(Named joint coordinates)
= Beginning of Section =

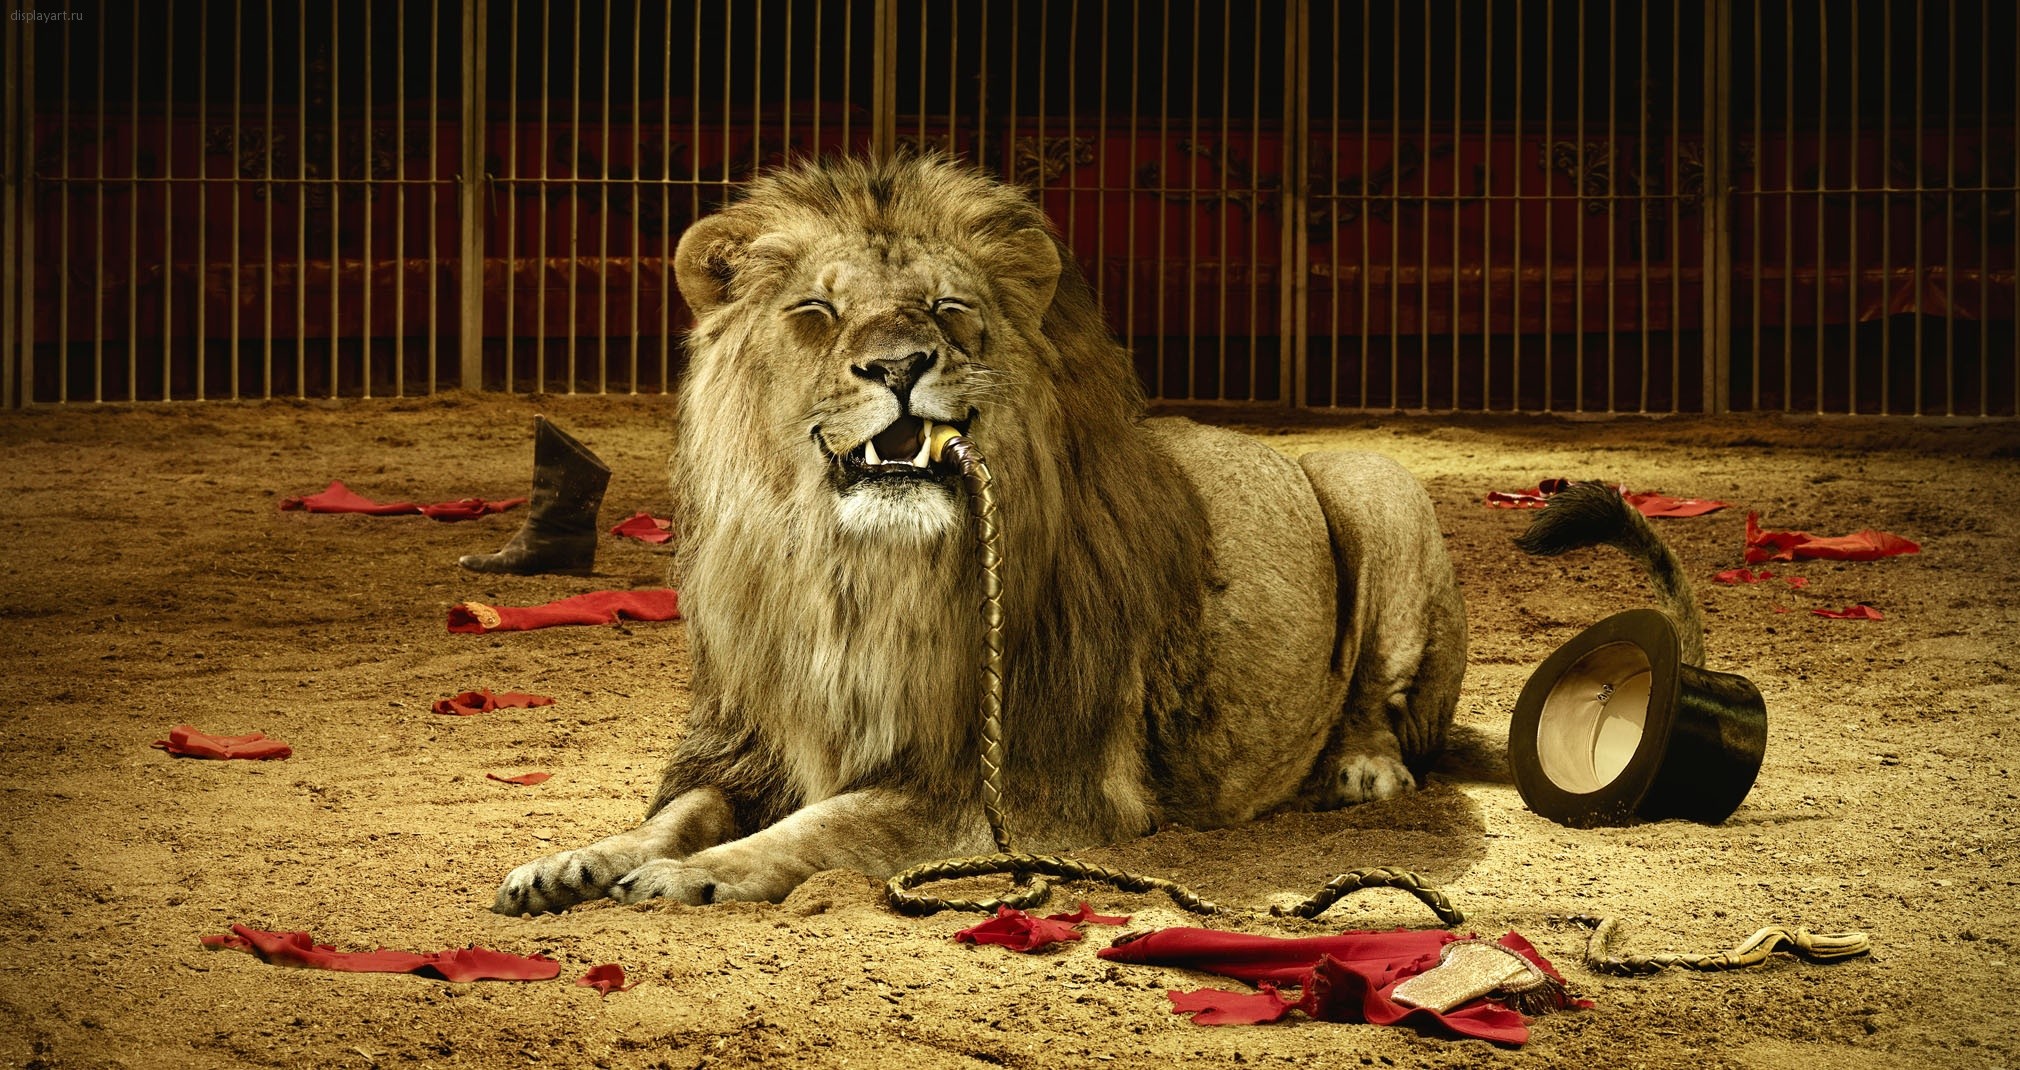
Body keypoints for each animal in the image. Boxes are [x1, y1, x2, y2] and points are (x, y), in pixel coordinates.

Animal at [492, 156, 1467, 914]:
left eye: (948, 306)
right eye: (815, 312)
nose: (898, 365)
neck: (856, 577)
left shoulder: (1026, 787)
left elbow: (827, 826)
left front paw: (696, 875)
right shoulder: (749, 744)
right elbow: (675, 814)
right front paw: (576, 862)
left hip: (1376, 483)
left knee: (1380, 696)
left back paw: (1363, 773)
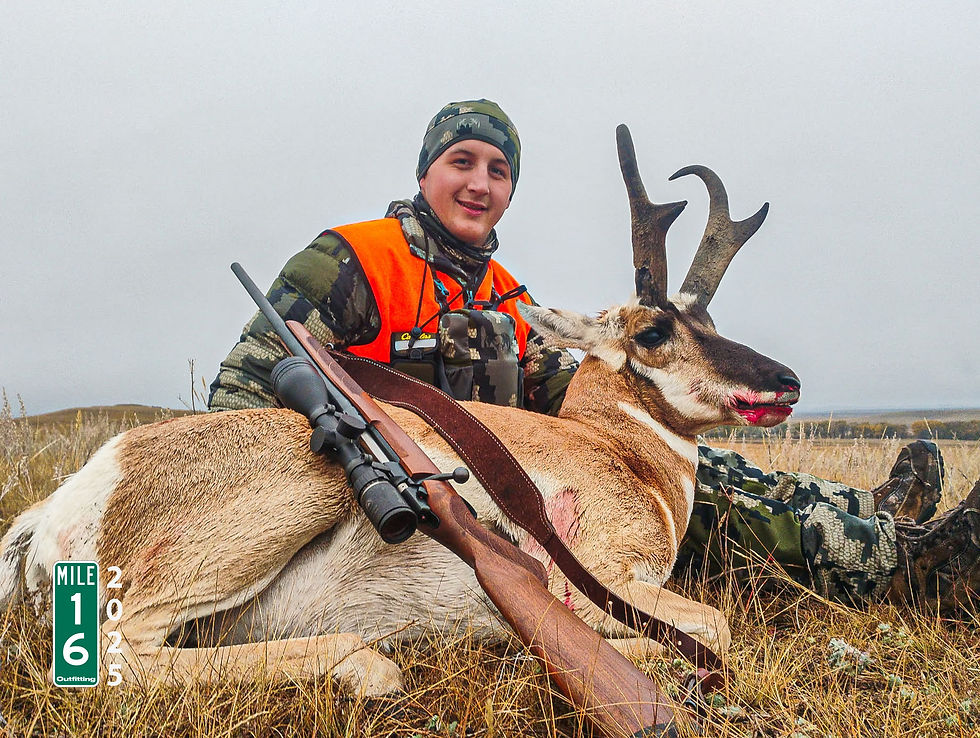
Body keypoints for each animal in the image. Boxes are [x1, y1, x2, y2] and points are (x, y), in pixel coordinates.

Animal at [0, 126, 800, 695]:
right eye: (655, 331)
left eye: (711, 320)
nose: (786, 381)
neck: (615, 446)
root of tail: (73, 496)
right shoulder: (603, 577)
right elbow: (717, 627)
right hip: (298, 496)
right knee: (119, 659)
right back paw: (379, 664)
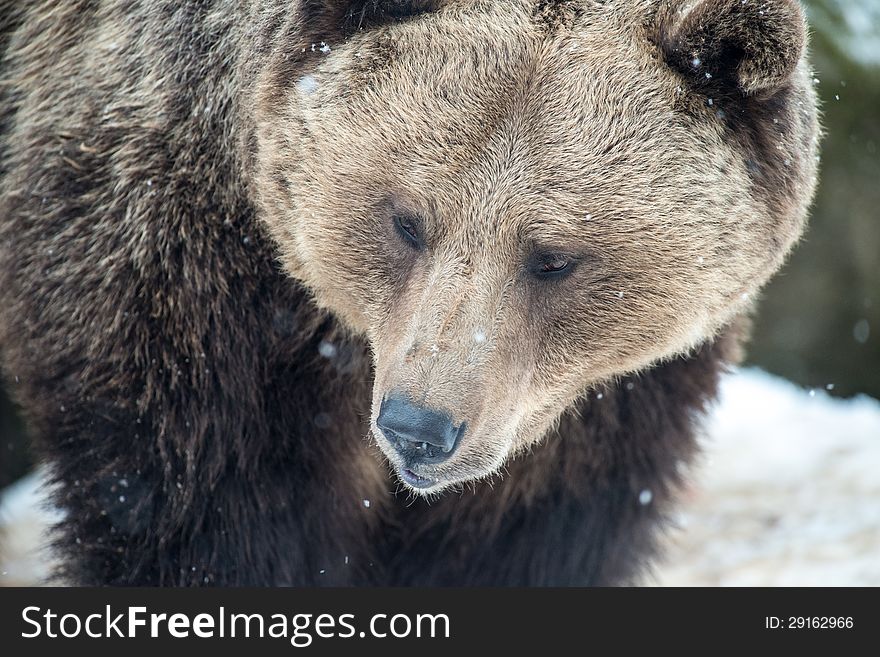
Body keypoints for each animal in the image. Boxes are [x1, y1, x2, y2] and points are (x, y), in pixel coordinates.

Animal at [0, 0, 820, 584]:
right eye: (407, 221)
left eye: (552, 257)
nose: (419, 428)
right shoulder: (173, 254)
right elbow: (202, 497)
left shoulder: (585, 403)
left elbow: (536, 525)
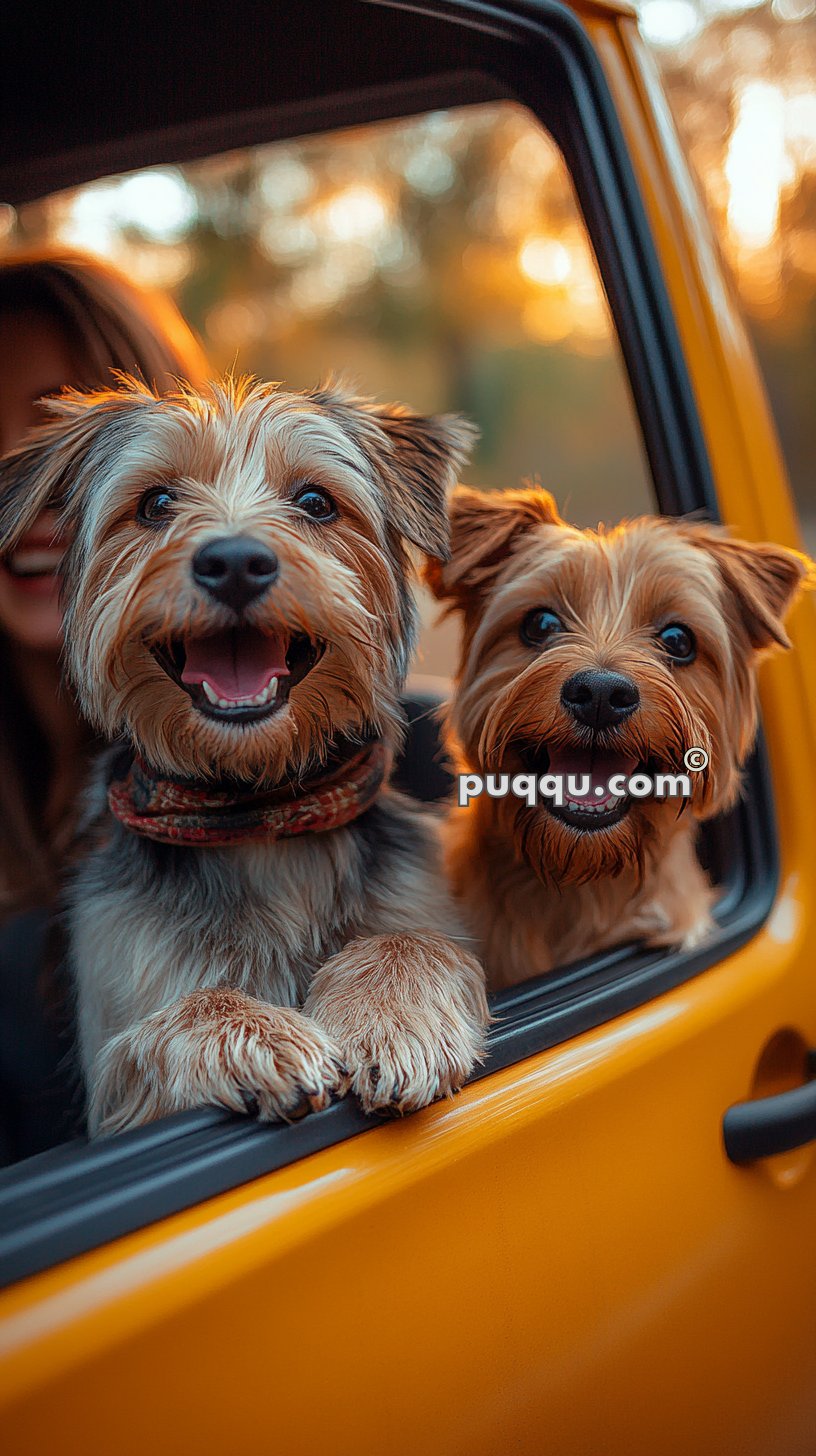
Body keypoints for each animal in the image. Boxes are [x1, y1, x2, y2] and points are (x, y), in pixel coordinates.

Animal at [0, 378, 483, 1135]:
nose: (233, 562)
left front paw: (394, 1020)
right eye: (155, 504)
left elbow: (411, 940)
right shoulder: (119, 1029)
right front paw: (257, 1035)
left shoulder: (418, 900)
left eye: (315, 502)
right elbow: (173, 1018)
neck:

= End of Section =

**Exercise prompt**:
Give back, word for word, the lines of the records that run from the one holding "right shoulder: (119, 1029)" to the very last.

**Answer**:
right shoulder: (119, 1029)
right front paw: (257, 1035)
left shoulder: (418, 900)
left eye: (315, 502)
right elbow: (173, 1018)
neck:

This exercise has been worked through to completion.